ADK has four middleware pipeline arrays. Pipelines are the sanctioned place to stage context before the executor. Abuse them and your loop becomes opaque.
Dump everything into your executor and you get a bloated monolith where database queries, rate limits, RAG retrieval, and raw reasoning are tangled into one hot knot. That code is hard to debug and harder to test. Pipelines separate preparation from execution.
The Four Pipelines
turnInputPipeline
Runs once per turn, before the dispatch loop starts.
Use for:
- Hydrating context Sets — loading conversation history, memories, and retrievables into the empty Sets ADK provides (see Context hydration below)
- Running retrieval queries and injecting
Retrievableinstances - Enforcing rate limits and access policies — halt here if the user is over quota
- Refreshing standing instructions — call
ctx.refreshStandingInstructions(), then clear/add entries inctx.standingInstructionsas needed — or injecting stash-derived prompt metadata - Initializing the
Registryinctx.stashwith session data
This is where you build the context block. By the time this pipeline exits, the executor's context should contain the material it needs. If you ship an empty input pipeline, the executor starts with empty context sets and will reason about nothing. It will be very confident about that nothing.
turnOutputPipeline
Runs once per turn, after the dispatch loop completes successfully.
Only runs on success
turnOutputPipeline does not run if the turn fails — meaning if input/dispatch fails or short-circuits before the output pipeline. Critical cleanup that must run on failure belongs somewhere else.
Note that the turnEnd event does not carry error info directly. If you need failure context, pair turnEnd with the error observability bus for metrics and failure observation. For guaranteed cleanup, use application-level try/finally around runner.run() or external request lifecycle hooks.
Use for:
- Writing new memories extracted from the turn
- Sending analytics events or audit logs
- Triggering webhooks on turn completion
- Post-turn state cleanup
dispatchInputPipeline
Runs before each executor call — once per iteration of the dispatch loop.
One turn may have many iterations if the model calls tools. This pipeline runs every time. Use it for:
- Iteration cap enforcement — check
ctx.iteration >= MAX_ITERATIONSand callctx.nack()if exceeded - Loop detection — inspect tool call history and intervene if the model is repeating the same failing strategy
- Corrective instruction injection — if
ctx.iteration > 5, append a message telling the model to take a different approach
dispatchOutputPipeline
Runs after each executor call — once per iteration.
Use for:
- Per-iteration logging and token accounting
- Inspecting tool calls produced in this iteration before the next one starts
- Structured per-step audit records
Context Hydration
ADK will not magically fetch your database records. ADK does not auto-hydrate context Sets.
When a turn starts, ctx.turnMessages, ctx.turnMemories, ctx.turnRetrievables, and other turn-scoped context Sets are empty. ADK allocates them; ADK does not fill them. ctx.standingInstructions is different: it starts from the raw turn context. Hydrating turn-scoped Sets is your job, and the only place to do it is turnInputPipeline.

### SUPPLIED RECORDS
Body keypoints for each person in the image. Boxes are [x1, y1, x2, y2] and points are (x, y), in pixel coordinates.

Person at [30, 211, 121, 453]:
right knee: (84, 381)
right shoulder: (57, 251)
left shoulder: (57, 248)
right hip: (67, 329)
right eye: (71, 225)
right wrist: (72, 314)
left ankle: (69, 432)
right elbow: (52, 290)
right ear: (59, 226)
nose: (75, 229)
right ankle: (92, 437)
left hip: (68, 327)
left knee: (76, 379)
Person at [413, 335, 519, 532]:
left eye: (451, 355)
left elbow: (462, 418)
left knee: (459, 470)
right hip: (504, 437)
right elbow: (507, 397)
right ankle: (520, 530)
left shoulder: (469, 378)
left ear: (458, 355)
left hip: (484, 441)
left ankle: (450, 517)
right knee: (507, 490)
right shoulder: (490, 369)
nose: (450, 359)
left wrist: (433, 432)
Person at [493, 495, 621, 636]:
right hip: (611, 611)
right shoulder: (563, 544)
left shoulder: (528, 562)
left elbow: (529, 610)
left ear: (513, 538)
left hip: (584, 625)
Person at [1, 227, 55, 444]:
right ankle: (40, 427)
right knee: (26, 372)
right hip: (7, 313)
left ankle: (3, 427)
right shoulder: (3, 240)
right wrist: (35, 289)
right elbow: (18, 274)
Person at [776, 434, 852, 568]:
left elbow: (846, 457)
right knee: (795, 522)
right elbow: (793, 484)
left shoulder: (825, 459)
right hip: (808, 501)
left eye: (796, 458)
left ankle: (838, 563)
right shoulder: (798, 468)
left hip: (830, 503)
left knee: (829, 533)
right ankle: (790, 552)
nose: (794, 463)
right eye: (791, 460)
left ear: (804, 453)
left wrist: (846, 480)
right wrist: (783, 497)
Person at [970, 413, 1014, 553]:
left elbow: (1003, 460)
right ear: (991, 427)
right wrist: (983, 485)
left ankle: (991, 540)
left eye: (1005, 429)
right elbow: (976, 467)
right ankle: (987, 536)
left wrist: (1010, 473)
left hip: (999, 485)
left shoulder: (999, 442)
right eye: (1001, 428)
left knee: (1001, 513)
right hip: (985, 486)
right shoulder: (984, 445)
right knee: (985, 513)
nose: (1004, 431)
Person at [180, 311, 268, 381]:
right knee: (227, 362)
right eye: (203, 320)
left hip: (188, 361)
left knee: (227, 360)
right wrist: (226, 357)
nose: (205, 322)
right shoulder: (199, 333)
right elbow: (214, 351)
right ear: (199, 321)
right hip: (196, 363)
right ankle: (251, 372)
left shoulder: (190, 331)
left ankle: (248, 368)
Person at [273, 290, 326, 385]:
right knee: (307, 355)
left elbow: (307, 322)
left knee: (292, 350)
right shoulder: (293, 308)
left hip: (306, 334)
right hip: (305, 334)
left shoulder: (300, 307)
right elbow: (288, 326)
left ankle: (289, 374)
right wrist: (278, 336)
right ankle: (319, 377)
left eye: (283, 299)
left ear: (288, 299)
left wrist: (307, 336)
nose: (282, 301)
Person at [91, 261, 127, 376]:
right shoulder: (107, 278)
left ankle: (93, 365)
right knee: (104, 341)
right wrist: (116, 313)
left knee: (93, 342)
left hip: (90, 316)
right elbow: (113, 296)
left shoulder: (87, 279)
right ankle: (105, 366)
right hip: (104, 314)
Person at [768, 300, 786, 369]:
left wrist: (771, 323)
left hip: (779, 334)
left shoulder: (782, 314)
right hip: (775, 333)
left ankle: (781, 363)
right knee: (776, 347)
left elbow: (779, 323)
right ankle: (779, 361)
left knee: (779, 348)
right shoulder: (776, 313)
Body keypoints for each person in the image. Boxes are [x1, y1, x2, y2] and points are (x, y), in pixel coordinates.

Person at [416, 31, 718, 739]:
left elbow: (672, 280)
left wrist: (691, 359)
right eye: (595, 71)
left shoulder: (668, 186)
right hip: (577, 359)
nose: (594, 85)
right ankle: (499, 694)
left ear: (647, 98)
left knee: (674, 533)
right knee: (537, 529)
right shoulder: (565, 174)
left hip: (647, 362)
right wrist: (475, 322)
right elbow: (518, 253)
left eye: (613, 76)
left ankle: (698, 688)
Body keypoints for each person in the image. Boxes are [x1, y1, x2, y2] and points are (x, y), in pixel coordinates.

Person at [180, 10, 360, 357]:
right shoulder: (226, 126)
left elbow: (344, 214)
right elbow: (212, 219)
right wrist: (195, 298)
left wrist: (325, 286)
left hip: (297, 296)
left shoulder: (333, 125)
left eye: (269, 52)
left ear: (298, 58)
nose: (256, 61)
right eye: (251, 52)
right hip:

### REQUIREMENT A
Name each pipeline that the ADK middleware passage describes under its own heading.
### REQUIREMENT B
Carry on writing the ADK middleware passage from the point where it ends.
The items have no role in this work.

### YOUR RESPONSE A
turnInputPipeline, turnOutputPipeline, dispatchInputPipeline, dispatchOutputPipeline

### YOUR RESPONSE B
If you ship a turnInputPipeline: [] — or forget to call ctx.fetchMessages() inside it — your executor runs with empty turn message/memory/retrieval Sets. The model has no history. It cannot reason about the conversation. It will hallucinate or give nonsensical responses, and none of it will be obvious from the outside.
The fetch-and-add pattern is mandatory:
// Canonical turnInputPipeline middleware: load conversation history into the
// turn context before the executor sees it.
//
// ADK does NOT auto-call fetchMessagesCallback. Until a middleware like this
// runs, ctx.turnMessages is an empty Set and the executor reasons about
// nothing. Put this first in turnInputPipeline.
import type { TurnPipelineMiddlewareFn } from '@nhtio/adk'
export const hydrateMessages: TurnPipelineMiddlewareFn = async (ctx, next) => {
const messages = await ctx.fetchMessages()
for (const m of messages) {
ctx.turnMessages.add(m)
}
await next()
}Call ctx.fetchMessages(). Iterate the result. Call .add() on each item. Then call next(). That is the complete pattern. There is no shortcut.
The same obligation applies to memories. If your agent uses memories, load them in turnInputPipeline and .add() them into ctx.turnMemories. ADK will not do it for you.
Put hydration middleware first in the array. Every other middleware that reads ctx.turnMessages depends on it running first.
Middleware Signature
Turn-level middleware uses the TurnPipelineMiddlewareFn type and operates on TurnContext. Its next argument is a NextFn and may complete synchronously or asynchronously:
import type { TurnPipelineMiddlewareFn } from '@nhtio/adk'
const myMiddleware: TurnPipelineMiddlewareFn = async (ctx, next) => {
// do work before the next step
await next()
// do work after the next step returns (if any)
}Dispatch-level middleware uses the DispatchPipelineMiddlewareFn type and operates on DispatchContext. Its next argument is a NextFn and may complete synchronously or asynchronously:
import type { DispatchPipelineMiddlewareFn } from '@nhtio/adk'
const myDispatchMiddleware: DispatchPipelineMiddlewareFn = async (ctx, next) => {
await next()
}You must call next() to continue the pipeline. If you do not call next(), the pipeline short-circuits. Turn pipeline short-circuits emit E_PIPELINE_SHORT_CIRCUITED on the error bus and end the turn; dispatch pipeline short-circuits reject dispatch with E_PIPELINE_SHORT_CIRCUITED. Short-circuiting prevents executor execution only in turnInputPipeline and dispatchInputPipeline; output pipeline short-circuits happen after executor execution. Use this deliberately to kill execution on validation or policy failures.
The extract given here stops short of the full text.